WORK REQUEST
Below are the records; retype each one exactly.

GIVEN DATA
•••

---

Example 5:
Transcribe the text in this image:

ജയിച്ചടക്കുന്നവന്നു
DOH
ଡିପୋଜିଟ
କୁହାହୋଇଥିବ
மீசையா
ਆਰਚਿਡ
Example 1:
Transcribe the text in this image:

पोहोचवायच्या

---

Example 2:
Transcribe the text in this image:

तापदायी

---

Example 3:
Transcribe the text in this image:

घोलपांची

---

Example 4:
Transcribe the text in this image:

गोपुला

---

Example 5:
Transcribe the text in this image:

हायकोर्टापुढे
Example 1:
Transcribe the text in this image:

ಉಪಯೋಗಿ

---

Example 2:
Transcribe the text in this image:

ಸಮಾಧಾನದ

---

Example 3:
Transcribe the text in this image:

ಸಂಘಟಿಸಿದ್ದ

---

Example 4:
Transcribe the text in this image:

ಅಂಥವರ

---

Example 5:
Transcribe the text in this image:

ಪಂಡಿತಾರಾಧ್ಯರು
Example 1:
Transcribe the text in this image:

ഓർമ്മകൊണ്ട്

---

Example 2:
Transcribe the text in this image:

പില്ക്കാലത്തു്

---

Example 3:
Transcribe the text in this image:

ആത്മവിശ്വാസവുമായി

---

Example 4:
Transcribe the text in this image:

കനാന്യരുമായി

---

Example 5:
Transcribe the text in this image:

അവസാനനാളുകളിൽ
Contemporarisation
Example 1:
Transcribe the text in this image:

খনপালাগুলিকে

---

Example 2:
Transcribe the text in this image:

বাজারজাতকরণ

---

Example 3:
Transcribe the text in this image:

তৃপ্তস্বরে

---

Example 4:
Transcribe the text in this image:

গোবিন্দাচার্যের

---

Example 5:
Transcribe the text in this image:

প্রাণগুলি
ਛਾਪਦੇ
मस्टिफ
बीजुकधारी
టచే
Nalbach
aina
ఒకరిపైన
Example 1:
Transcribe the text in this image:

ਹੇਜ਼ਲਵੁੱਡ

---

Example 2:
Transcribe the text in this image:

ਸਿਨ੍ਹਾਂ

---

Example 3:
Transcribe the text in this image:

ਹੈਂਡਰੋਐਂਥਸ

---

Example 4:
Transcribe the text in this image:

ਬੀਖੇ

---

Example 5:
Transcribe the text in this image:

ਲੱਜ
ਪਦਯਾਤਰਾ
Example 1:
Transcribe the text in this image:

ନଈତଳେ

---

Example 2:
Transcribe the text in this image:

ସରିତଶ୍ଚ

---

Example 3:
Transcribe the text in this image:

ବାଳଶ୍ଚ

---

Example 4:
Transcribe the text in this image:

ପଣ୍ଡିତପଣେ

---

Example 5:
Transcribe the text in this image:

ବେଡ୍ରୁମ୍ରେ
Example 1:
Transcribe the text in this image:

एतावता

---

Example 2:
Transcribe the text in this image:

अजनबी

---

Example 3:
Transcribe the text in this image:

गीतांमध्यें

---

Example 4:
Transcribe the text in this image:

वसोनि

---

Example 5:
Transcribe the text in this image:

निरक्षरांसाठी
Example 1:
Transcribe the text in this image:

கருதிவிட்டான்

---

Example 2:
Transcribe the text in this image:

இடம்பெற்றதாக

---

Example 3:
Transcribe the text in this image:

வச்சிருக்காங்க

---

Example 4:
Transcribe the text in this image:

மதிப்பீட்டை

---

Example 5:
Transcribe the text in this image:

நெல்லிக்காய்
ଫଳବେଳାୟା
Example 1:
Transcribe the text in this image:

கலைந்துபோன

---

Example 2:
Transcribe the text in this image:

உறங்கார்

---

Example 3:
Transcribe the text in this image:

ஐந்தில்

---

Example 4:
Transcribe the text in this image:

•••

ANSWER
---

Example 5:
Transcribe the text in this image:

ജയിച്ചടക്കുന്നവന്നു
DOH
ଡିପୋଜିଟ
କୁହାହୋଇଥିବ
மீசையா
ਆਰਚਿਡ
Example 1:
Transcribe the text in this image:

पोहोचवायच्या

---

Example 2:
Transcribe the text in this image:

तापदायी

---

Example 3:
Transcribe the text in this image:

घोलपांची

---

Example 4:
Transcribe the text in this image:

गोपुला

---

Example 5:
Transcribe the text in this image:

हायकोर्टापुढे
Example 1:
Transcribe the text in this image:

ಉಪಯೋಗಿ

---

Example 2:
Transcribe the text in this image:

ಸಮಾಧಾನದ

---

Example 3:
Transcribe the text in this image:

ಸಂಘಟಿಸಿದ್ದ

---

Example 4:
Transcribe the text in this image:

ಅಂಥವರ

---

Example 5:
Transcribe the text in this image:

ಪಂಡಿತಾರಾಧ್ಯರು
Example 1:
Transcribe the text in this image:

ഓർമ്മകൊണ്ട്

---

Example 2:
Transcribe the text in this image:

പില്ക്കാലത്തു്

---

Example 3:
Transcribe the text in this image:

ആത്മവിശ്വാസവുമായി

---

Example 4:
Transcribe the text in this image:

കനാന്യരുമായി

---

Example 5:
Transcribe the text in this image:

അവസാനനാളുകളിൽ
Contemporarisation
Example 1:
Transcribe the text in this image:

খনপালাগুলিকে

---

Example 2:
Transcribe the text in this image:

বাজারজাতকরণ

---

Example 3:
Transcribe the text in this image:

তৃপ্তস্বরে

---

Example 4:
Transcribe the text in this image:

গোবিন্দাচার্যের

---

Example 5:
Transcribe the text in this image:

প্রাণগুলি
ਛਾਪਦੇ
मस्टिफ
बीजुकधारी
టచే
Nalbach
aina
ఒకరిపైన
Example 1:
Transcribe the text in this image:

ਹੇਜ਼ਲਵੁੱਡ

---

Example 2:
Transcribe the text in this image:

ਸਿਨ੍ਹਾਂ

---

Example 3:
Transcribe the text in this image:

ਹੈਂਡਰੋਐਂਥਸ

---

Example 4:
Transcribe the text in this image:

ਬੀਖੇ

---

Example 5:
Transcribe the text in this image:

ਲੱਜ
ਪਦਯਾਤਰਾ
Example 1:
Transcribe the text in this image:

ନଈତଳେ

---

Example 2:
Transcribe the text in this image:

ସରିତଶ୍ଚ

---

Example 3:
Transcribe the text in this image:

ବାଳଶ୍ଚ

---

Example 4:
Transcribe the text in this image:

ପଣ୍ଡିତପଣେ

---

Example 5:
Transcribe the text in this image:

ବେଡ୍ରୁମ୍ରେ
Example 1:
Transcribe the text in this image:

एतावता

---

Example 2:
Transcribe the text in this image:

अजनबी

---

Example 3:
Transcribe the text in this image:

गीतांमध्यें

---

Example 4:
Transcribe the text in this image:

वसोनि

---

Example 5:
Transcribe the text in this image:

निरक्षरांसाठी
Example 1:
Transcribe the text in this image:

கருதிவிட்டான்

---

Example 2:
Transcribe the text in this image:

இடம்பெற்றதாக

---

Example 3:
Transcribe the text in this image:

வச்சிருக்காங்க

---

Example 4:
Transcribe the text in this image:

மதிப்பீட்டை

---

Example 5:
Transcribe the text in this image:

நெல்லிக்காய்
ଫଳବେଳାୟା
Example 1:
Transcribe the text in this image:

கலைந்துபோன

---

Example 2:
Transcribe the text in this image:

உறங்கார்

---

Example 3:
Transcribe the text in this image:

ஐந்தில்

---

Example 4:
Transcribe the text in this image:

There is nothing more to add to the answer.